# Tasks to complete
**1)** According to the passage on school drinking water violations, which contaminant was found most often?
**2)** Carry on the passage about school drinking water violations, starting after its final sentence.

Amazingly, this problem has been mostly ignored by the federal government even as the number of violations against the Safe Drinking Water Act have increased significantly over the past 10 years. Apparently, drinking water monitoring is inefficiently spread out among too many local, state, and federal agencies, such that many risks are going unreported, and devising an effective national monitoring plan will be complicated and expensive. Right now, the EPA can only provide guidelines on environmental practices, since it doesn't have the authority to require testing for all schools.
The AP's analysis of a database of federal drinking water violations from 1998 to 2008 revealed that California (which has the most schools of any state) had the greatest number of violations (612), followed by Ohio (451), Maine (417), Connecticut (318), and Indiana (289). The most common contaminant was coliform bacteria, followed by lead, copper, arsenic, and nitrates.

Coordinate data for aerial features:

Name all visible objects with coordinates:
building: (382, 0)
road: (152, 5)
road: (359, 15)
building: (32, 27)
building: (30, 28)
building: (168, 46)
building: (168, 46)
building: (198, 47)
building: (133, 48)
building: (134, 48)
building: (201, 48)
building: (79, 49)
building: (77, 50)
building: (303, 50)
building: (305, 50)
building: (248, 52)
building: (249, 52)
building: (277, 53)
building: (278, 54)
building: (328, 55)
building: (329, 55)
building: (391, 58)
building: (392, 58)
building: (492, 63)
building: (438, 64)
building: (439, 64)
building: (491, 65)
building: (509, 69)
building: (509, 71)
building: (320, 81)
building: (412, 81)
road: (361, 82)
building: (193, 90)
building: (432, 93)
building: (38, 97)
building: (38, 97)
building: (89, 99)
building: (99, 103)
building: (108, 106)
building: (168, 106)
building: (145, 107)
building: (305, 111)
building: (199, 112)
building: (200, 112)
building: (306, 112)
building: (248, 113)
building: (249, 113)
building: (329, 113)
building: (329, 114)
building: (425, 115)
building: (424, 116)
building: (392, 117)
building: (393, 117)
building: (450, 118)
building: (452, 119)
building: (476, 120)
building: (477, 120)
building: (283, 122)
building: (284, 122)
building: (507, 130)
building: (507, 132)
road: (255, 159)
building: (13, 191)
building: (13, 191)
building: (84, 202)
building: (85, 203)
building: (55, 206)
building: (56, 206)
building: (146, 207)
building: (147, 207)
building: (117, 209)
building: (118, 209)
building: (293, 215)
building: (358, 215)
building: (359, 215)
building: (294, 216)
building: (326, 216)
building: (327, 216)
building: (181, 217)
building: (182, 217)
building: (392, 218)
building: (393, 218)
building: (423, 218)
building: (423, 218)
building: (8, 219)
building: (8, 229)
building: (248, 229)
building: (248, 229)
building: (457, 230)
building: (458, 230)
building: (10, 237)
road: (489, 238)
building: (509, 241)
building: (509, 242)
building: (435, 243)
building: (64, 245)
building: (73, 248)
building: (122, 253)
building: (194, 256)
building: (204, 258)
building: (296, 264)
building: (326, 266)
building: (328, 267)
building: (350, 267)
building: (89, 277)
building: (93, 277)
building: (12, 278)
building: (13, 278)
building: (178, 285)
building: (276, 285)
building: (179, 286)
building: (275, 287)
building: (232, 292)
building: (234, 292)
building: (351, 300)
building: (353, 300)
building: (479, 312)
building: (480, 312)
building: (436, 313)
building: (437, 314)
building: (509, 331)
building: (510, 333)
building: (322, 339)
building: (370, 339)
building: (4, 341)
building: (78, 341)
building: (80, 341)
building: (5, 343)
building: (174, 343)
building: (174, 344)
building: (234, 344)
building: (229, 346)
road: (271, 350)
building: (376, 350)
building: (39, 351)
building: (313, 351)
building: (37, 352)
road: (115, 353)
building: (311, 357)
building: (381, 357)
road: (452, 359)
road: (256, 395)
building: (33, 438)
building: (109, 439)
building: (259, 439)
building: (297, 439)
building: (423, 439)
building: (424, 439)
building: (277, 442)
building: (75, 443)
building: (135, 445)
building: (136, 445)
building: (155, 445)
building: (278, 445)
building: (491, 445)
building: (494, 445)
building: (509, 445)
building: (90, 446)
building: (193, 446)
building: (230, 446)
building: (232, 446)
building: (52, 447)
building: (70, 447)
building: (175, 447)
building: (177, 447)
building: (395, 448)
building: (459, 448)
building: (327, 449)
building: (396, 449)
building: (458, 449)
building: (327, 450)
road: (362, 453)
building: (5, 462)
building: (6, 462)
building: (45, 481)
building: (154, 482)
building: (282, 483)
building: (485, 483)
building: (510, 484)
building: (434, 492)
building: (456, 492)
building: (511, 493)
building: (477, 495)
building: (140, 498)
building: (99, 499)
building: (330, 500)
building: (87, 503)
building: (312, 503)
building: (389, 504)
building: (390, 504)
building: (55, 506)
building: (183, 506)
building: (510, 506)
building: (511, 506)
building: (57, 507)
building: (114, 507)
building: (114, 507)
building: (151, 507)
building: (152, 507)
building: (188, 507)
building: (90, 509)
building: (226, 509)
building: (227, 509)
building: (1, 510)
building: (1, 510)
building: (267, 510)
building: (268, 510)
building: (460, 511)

# Outputs in order
**1)** Coliform bacteria.

**2)**
I guess the good news is that the number of schools with unsafe water represents only a small percentage of the nation's 132,500 schools, but something needs to be done. Kids drink more water per pound than adults, so they are more susceptible to the effects of contaminants in water as well as food. It's probably best to give your kids (bottled, if you trust it, or filtered) water to bring to school so that they don't have to drink the school's water.
Sometimes I wonder what's in our tap water at home. We filter it, but even then, what gets through the filter? I honestly don't know, and I'm just assuming it's fine. Anyone have an atomic absorption spectrometer and GC-MS?